Establishing the optimum amount of phosphorus to supplement into swine diets remains an important issue. The 2012 National Research Council adopted the concept of standardized total tract digestibility to report the requirements for phosphorus based on a modeling approach that is different than previous requirement estimates. There is a need for data to validate the model-derived digestible phosphorus requirement. Surprisingly, there are few studies under modern commercial conditions that have evaluated the phosphorus requirement. Therefore, we conducted this study to determine the STTD phosphorus requirement of nursery pigs from 25 to 55 pounds housed under commercial conditions.

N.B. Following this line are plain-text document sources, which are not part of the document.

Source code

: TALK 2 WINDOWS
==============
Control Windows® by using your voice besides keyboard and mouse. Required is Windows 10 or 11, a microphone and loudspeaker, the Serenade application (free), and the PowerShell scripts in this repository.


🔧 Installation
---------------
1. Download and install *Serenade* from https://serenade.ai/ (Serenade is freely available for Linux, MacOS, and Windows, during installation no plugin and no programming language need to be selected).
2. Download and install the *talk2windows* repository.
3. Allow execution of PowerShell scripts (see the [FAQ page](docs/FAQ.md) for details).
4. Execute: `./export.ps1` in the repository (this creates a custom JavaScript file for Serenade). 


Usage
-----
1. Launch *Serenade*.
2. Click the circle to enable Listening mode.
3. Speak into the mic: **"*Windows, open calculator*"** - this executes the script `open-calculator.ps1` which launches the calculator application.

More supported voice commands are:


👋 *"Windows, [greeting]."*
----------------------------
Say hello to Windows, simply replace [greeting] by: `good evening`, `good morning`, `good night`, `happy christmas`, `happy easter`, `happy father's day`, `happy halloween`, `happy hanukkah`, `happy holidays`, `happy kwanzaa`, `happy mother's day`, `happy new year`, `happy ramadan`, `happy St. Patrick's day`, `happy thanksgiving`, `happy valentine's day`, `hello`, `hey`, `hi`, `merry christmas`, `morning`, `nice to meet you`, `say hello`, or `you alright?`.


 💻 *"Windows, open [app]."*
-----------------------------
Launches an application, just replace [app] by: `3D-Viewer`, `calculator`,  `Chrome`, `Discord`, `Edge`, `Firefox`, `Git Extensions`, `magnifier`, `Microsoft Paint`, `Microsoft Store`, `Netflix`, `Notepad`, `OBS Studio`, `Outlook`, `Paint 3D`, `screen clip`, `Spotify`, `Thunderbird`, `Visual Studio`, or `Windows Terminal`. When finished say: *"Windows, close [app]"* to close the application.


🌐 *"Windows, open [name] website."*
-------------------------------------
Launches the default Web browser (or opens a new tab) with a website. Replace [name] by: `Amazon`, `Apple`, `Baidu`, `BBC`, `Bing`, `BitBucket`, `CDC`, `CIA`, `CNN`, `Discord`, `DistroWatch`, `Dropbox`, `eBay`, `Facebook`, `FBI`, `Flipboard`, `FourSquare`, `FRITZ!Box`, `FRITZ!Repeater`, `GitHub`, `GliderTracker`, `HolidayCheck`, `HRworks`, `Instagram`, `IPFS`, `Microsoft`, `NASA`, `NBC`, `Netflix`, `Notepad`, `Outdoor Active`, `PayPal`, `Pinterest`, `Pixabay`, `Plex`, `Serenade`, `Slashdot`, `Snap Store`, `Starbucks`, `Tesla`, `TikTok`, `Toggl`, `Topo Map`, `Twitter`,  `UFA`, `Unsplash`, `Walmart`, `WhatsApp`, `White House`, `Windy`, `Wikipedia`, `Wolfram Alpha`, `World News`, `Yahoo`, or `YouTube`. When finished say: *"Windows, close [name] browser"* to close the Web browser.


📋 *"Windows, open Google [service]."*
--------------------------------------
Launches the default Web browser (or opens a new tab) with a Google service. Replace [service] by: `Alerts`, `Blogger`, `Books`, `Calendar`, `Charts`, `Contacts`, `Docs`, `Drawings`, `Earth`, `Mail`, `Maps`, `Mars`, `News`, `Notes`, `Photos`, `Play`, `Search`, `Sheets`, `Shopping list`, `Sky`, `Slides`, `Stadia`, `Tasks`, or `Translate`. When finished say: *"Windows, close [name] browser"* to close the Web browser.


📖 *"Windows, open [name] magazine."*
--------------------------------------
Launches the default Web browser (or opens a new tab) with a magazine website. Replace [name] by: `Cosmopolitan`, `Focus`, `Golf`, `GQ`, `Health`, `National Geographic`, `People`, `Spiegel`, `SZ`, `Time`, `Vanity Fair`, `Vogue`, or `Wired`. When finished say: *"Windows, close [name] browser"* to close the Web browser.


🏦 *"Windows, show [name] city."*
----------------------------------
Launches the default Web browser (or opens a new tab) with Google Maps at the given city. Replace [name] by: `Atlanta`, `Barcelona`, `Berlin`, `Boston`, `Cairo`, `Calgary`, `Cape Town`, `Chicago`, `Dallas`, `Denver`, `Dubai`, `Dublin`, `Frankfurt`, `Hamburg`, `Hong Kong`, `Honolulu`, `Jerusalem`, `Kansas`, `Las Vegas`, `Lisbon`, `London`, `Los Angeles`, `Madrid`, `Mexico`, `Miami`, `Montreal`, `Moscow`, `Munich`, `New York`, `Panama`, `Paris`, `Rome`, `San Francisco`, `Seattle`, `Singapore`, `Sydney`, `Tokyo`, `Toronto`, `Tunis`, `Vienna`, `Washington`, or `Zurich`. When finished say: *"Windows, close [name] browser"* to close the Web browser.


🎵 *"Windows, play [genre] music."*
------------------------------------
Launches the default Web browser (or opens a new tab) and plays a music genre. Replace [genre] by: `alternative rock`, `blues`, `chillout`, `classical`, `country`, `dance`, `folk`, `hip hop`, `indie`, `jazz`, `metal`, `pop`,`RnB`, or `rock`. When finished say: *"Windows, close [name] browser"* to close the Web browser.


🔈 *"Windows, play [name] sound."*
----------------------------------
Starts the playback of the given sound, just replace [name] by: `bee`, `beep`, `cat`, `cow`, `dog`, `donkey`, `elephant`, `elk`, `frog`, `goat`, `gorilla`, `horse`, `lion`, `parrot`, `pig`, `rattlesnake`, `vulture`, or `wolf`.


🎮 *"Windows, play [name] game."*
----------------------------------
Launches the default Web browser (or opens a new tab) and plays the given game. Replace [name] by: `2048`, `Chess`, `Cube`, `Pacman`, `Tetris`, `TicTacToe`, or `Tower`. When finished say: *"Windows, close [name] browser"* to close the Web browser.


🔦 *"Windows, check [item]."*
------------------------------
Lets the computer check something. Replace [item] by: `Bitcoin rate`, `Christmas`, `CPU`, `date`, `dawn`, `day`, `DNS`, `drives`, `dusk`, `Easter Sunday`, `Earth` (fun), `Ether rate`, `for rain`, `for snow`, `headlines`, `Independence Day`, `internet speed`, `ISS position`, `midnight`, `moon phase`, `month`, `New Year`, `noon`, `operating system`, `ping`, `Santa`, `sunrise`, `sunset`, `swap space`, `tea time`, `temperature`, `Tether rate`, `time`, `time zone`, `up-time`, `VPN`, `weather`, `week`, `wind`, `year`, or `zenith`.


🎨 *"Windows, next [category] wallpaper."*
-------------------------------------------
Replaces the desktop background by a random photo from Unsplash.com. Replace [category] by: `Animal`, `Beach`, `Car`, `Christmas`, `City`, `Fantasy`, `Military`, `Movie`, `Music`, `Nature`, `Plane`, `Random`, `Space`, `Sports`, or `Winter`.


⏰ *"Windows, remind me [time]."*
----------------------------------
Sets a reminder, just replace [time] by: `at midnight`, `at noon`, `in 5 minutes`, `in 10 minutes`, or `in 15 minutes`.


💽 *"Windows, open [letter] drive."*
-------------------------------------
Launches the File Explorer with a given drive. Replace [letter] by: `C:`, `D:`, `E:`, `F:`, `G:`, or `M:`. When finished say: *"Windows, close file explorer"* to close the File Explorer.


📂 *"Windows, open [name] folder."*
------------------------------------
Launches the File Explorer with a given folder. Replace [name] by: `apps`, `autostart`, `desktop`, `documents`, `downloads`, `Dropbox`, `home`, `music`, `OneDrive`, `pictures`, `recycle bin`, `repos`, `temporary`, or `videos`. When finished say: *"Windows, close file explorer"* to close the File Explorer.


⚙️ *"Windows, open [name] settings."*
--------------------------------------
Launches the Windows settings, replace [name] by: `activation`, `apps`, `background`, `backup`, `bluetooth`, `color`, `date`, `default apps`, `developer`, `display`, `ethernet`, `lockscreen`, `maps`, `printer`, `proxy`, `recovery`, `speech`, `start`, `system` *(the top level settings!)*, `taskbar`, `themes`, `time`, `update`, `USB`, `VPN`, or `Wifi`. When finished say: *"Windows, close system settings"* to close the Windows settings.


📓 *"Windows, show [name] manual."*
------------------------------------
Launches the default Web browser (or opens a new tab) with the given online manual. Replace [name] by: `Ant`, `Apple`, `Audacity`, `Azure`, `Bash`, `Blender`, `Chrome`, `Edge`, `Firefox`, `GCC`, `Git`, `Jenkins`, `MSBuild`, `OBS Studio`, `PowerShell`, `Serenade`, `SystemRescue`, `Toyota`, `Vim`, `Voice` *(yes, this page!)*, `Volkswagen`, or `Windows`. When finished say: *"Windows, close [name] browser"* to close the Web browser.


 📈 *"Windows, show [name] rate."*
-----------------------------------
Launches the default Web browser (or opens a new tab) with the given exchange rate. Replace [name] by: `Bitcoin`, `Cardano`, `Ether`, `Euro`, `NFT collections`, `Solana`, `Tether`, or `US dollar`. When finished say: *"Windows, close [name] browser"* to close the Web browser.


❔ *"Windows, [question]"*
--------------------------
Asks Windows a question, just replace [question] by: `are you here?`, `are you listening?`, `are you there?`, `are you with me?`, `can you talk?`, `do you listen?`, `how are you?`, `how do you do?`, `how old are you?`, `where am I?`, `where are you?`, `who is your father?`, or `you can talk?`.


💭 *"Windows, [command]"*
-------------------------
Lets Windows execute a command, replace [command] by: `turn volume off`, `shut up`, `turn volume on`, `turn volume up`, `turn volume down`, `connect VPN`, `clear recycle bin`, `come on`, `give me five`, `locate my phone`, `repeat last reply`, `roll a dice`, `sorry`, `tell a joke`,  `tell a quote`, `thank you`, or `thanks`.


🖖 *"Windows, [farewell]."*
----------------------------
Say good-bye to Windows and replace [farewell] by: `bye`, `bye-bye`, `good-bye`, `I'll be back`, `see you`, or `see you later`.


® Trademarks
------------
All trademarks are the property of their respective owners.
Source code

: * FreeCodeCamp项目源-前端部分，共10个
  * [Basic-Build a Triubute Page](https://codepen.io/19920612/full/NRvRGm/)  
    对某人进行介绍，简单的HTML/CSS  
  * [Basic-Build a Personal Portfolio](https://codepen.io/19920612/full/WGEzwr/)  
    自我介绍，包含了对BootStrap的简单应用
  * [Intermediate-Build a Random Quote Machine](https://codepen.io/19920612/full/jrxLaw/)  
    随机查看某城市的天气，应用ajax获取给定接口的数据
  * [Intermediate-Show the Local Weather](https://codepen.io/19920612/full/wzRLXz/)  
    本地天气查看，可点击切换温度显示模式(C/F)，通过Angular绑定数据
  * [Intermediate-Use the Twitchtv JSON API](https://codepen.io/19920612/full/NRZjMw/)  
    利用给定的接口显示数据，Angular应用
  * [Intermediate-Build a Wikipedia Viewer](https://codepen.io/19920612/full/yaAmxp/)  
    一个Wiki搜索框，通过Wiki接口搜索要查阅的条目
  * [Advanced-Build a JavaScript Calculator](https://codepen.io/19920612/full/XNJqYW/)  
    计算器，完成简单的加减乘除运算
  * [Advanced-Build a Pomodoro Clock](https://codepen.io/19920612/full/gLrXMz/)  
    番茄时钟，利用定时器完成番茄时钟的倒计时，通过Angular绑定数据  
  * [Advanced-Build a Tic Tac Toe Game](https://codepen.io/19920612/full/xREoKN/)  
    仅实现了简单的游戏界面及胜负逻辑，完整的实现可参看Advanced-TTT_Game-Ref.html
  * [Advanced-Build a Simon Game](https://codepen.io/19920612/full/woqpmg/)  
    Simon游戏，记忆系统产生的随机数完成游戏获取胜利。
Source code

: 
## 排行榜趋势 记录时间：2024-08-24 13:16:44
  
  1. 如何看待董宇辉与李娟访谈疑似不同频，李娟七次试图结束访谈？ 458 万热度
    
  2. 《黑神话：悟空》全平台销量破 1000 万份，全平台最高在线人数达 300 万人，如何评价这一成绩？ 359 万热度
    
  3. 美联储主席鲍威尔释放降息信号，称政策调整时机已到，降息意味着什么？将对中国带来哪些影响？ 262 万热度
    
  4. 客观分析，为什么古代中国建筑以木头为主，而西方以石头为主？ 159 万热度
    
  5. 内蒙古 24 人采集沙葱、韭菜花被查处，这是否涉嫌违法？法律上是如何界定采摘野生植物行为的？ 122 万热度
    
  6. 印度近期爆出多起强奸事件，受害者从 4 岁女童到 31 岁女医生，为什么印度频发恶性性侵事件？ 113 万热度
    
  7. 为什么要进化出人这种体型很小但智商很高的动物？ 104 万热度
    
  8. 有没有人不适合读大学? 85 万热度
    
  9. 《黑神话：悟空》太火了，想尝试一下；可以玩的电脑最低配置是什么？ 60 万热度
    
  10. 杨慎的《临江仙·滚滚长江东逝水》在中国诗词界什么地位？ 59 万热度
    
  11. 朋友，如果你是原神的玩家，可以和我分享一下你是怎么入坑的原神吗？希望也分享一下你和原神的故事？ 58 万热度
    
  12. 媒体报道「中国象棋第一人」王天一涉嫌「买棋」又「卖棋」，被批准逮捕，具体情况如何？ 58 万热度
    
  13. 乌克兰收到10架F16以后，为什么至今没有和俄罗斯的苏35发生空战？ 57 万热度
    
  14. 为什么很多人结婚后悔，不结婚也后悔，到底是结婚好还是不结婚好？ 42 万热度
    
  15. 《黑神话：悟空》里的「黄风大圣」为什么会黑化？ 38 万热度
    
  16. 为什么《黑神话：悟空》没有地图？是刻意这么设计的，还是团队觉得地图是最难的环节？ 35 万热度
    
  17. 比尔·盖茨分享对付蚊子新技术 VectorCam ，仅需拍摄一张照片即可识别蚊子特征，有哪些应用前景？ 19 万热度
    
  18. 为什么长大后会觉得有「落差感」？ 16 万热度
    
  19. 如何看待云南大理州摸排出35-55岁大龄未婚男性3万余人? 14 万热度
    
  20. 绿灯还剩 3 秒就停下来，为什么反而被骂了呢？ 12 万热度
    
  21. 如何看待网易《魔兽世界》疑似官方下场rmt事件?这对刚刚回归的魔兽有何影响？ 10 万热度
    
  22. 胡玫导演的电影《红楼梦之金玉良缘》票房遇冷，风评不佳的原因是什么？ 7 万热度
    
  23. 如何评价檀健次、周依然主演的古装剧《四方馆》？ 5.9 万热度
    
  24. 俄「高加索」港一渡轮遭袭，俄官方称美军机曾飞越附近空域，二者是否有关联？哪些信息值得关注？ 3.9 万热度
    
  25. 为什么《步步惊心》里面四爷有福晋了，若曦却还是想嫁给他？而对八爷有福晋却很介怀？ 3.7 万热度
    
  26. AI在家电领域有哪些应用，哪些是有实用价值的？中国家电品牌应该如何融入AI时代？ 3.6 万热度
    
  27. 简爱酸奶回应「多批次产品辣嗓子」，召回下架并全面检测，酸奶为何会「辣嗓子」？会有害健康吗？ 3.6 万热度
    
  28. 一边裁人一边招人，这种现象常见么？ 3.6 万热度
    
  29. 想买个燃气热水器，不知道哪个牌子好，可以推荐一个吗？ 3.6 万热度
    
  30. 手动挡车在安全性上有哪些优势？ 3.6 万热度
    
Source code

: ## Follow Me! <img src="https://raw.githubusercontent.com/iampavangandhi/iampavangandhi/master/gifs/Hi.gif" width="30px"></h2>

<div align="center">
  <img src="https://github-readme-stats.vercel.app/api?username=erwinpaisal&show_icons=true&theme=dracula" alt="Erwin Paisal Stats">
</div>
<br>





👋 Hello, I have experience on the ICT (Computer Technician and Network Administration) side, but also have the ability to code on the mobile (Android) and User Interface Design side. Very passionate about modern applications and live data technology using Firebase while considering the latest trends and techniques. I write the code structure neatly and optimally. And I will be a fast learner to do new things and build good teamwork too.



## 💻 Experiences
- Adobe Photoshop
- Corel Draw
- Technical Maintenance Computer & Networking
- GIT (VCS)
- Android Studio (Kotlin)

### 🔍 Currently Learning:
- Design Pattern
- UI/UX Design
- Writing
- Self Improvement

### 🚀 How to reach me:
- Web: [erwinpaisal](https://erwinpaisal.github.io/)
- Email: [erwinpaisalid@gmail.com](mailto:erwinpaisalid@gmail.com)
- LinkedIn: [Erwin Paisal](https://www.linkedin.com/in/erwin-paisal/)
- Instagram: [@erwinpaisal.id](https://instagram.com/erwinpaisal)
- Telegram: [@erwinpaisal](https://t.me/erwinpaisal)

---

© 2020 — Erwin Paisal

In this experiment, 1,080 mixed gender pigs initially 25.1 pounds were assigned to one of seven dietary treatments in a 21-day growth study. Treatments consisted of 0.26, 0.30, 0.33, 0.38, 0.43, 0.48 and 0.53% STTD phosphorus, which represented 80, 90, 100, 115, 130, 145 and 160% of the NRC (2012) estimates, respectively. The STTD phosphorus levels were achieved by increasing the inclusion of limestone and monocalcium phosphate at the expense of corn. A constant 1:17 calcium-to-phosphorus ratio was maintained across treatments, with no phytase added to the diets.
Increasing dietary STTD phosphorus linearly increased average daily gain through the highest level fed (0.53% STTD; Figure 1). The best feed efficiency was observed when pigs were fed between 0.34% and 0.43% STTD phosphorus (Figure 2). The range for best feed efficiency also resulted in the best feed cost per pound of gain for pigs fed between 100 and 130% of the current NRC (2012) requirement. Income over feed cost was highest for pigs fed 0.53% STTD phosphorus (Figure 3).
In summary, the estimated STTD phosphorus requirement for nursery pigs from 25 to 55 pounds ranged from 0.34% to at least 0.53% depending on the response criteria. These data indicate that the 0.33% STTD phosphorus estimate modeled by NRC (2012) is adequate to maximize feed efficiency, but underestimates the requirement to maximize growth and economic performance.